Bug #10252	max_sort_length causes incorrect results with utf8 char columns
Submitted:	29 Apr 2005 0:57	Modified:	25 Apr 2006 0:30
Reporter:	Peter Gulutzan	Email Updates:
Status:	Not a Bug	Impact on me:	None
Category:	MySQL Server	Severity:	S3 (Non-critical)
Version:	5.0.6-beta-debug	OS:	Linux (SUSE 9.2)
Assigned to:		CPU Architecture:	Any

Description:
The manual says max_sort_length is "The number of bytes to use when sorting BLOB or
TEXT values. Only the first max_sort_length bytes of each value are used; the rest are
ignored." Fine. But if I'm sorting a CHAR column with UTF8 characters, none of which
are more than one byte long, the number of bytes used is less than the max_sort_length
that I specify. So the result is not in order.

How to repeat:
mysql> create table t354 (s1 char(5) character set utf8);
Query OK, 0 rows affected (0.01 sec)

mysql> insert into t354 values ('aaaab'),('aaa'),(null),('aaaz'),('aaac');
Query OK, 5 rows affected (0.00 sec)
Records: 5  Duplicates: 0  Warnings: 0

mysql> set @@max_sort_length=5;
Query OK, 0 rows affected (0.00 sec)

mysql> select @@max_sort_length;
+-------------------+
| @@max_sort_length |
+-------------------+
|                 5 |
+-------------------+
1 row in set (0.00 sec)

mysql> select s1 from t354 order by s1;
+-------+
| s1    |
+-------+
| NULL  |
| aaaab |
| aaa   |
| aaaz  |
| aaac  |
+-------+
5 rows in set (0.01 sec)

mysql> select s1, octet_length(s1) from t354 order by s1 desc;
+-------+------------------+
| s1    | octet_length(s1) |
+-------+------------------+
| aaaab |                5 |
| aaa   |                3 |
| aaaz  |                4 |
| aaac  |                4 |
| NULL  |             NULL |
+-------+------------------+
5 rows in set (0.00 sec)

This is not a bug.  For UTF8, a sort key uses exactly two bytes per chararacter,
no matter how many bytes are used by the character itself: 1,2,3.

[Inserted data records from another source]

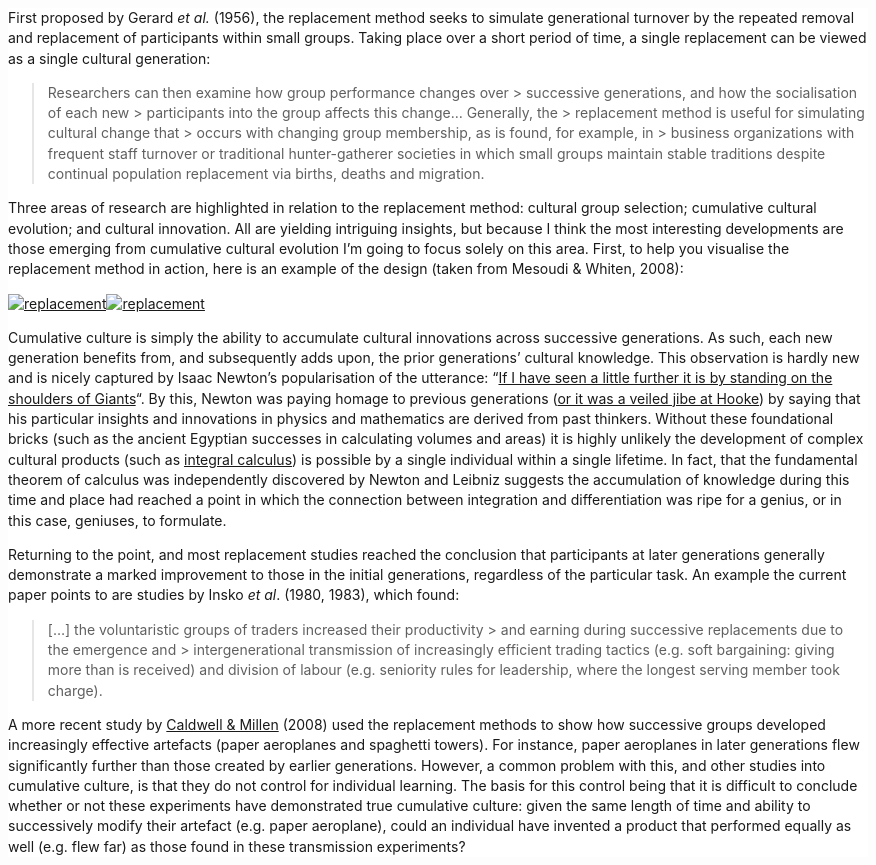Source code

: First proposed by Gerard *et al.* (1956), the replacement method seeks to simulate generational turnover by the repeated removal and replacement of participants within small groups. Taking place over a short period of time, a single replacement can be viewed as a single cultural generation:

> Researchers can then examine how group performance changes over > successive generations, and how the socialisation of each new > participants into the group affects this change… Generally, the > replacement method is useful for simulating cultural change that > occurs with changing group membership, as is found, for example, in > business organizations with frequent staff turnover or traditional hunter-gatherer societies in which small groups maintain stable traditions despite continual population replacement via births, deaths and migration.

Three areas of research are highlighted in relation to the replacement method: cultural group selection; cumulative cultural evolution; and cultural innovation. All are yielding intriguing insights, but because I think the most interesting developments are those emerging from cumulative cultural evolution I’m going to focus solely on this area. First, to help you visualise the replacement method in action, here is an example of the design (taken from Mesoudi & Whiten, 2008):

[![](https://i0.wp.com/www.gnxp.com/wp/wp-content/uploads/2010/04/replacement.jpg?resize=426%2C403 "replacement")![](https://i0.wp.com/www.gnxp.com/wp/wp-content/uploads/2010/04/replacement.jpg?resize=426%2C403 "replacement")](https://i0.wp.com/www.gnxp.com/wp/wp-content/uploads/2010/04/replacement.jpg)

Cumulative culture is simply the ability to accumulate cultural innovations across successive generations. As such, each new generation benefits from, and subsequently adds upon, the prior generations’ cultural knowledge. This observation is hardly new and is nicely captured by Isaac Newton’s popularisation of the utterance: “[If I have seen a little further it is by standing on the shoulders of Giants](https://en.wikipedia.org/wiki/Standing_on_the_shoulders_of_giants)“. By this, Newton was paying homage to previous generations ([or it was a veiled jibe at Hooke](https://en.wikipedia.org/wiki/Standing_on_the_shoulders_of_giants#References_during_the_sixteenth_to_nineteenth_centuries)) by saying that his particular insights and innovations in physics and mathematics are derived from past thinkers. Without these foundational bricks (such as the ancient Egyptian successes in calculating volumes and areas) it is highly unlikely the development of complex cultural products (such as [integral calculus](https://en.wikipedia.org/wiki/Integral_calculus)) is possible by a single individual within a single lifetime. In fact, that the fundamental theorem of calculus was independently discovered by Newton and Leibniz suggests the accumulation of knowledge during this time and place had reached a point in which the connection between integration and differentiation was ripe for a genius, or in this case, geniuses, to formulate.

Returning to the point, and most replacement studies reached the conclusion that participants at later generations generally demonstrate a marked improvement to those in the initial generations, regardless of the particular task. An example the current paper points to are studies by Insko *et al*. (1980, 1983), which found:

> \[…\] the voluntaristic groups of traders increased their productivity > and earning during successive replacements due to the emergence and > intergenerational transmission of increasingly efficient trading tactics (e.g. soft bargaining: giving more than is received) and division of labour (e.g. seniority rules for leadership, where the longest serving member took charge).

A more recent study by [Caldwell & Millen](http://www.psychology-dev.stir.ac.uk/staff/ccaldwell/documents/CaldwellandMillen2008.pdf) (2008) used the replacement methods to show how successive groups developed increasingly effective artefacts (paper aeroplanes and spaghetti towers). For instance, paper aeroplanes in later generations flew significantly further than those created by earlier generations. However, a common problem with this, and other studies into cumulative culture, is that they do not control for individual learning. The basis for this control being that it is difficult to conclude whether or not these experiments have demonstrated true cumulative culture: given the same length of time and ability to successively modify their artefact (e.g. paper aeroplane), could an individual have invented a product that performed equally as well (e.g. flew far) as those found in these transmission experiments?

Thus, only two characters weights can fit into 5 bytes.

The manual says
"Only the first max_sort_length bytes of each value are used; the rest are ignored".
This statement should be changed, and written in more details.
To doc team: feel free to ask me if you have any additional questions.

Just to clarify my previous comment:

max_sort_length limits not the length of the original data.
It limits length of the sort key, corresponding to the data.

In latin1_swedish_ci, sort key is just LCASE transformation
of the original string. Lengths of the data itself and sort keys
are the same.

In latin1_german2_ci, there are some tricky characters
whose sort keys use two bytes:  
  key for "ä" is "ae".
  key for "ö" is "oe"
  key for "ü" is "ue"
  key for "ß" is "ss"
Thus if you have max_sort_length=1, the second byte of the keys
will not be used, and these letters will be sorted like "a","o","u" and "s".
All other letters use one byte for sort key in latin1_german2_ci.

utf8_general_ci uses exactly two bytes per one character in sort key.

utf8_unicode_ci uses variable length weights, from 1 to 8 bytes per character.

Each collation can handle it in its own way.

Changed to Not a Bug from Documenting because this bug does not need a changelog entry.

Re-opened and assigned to me.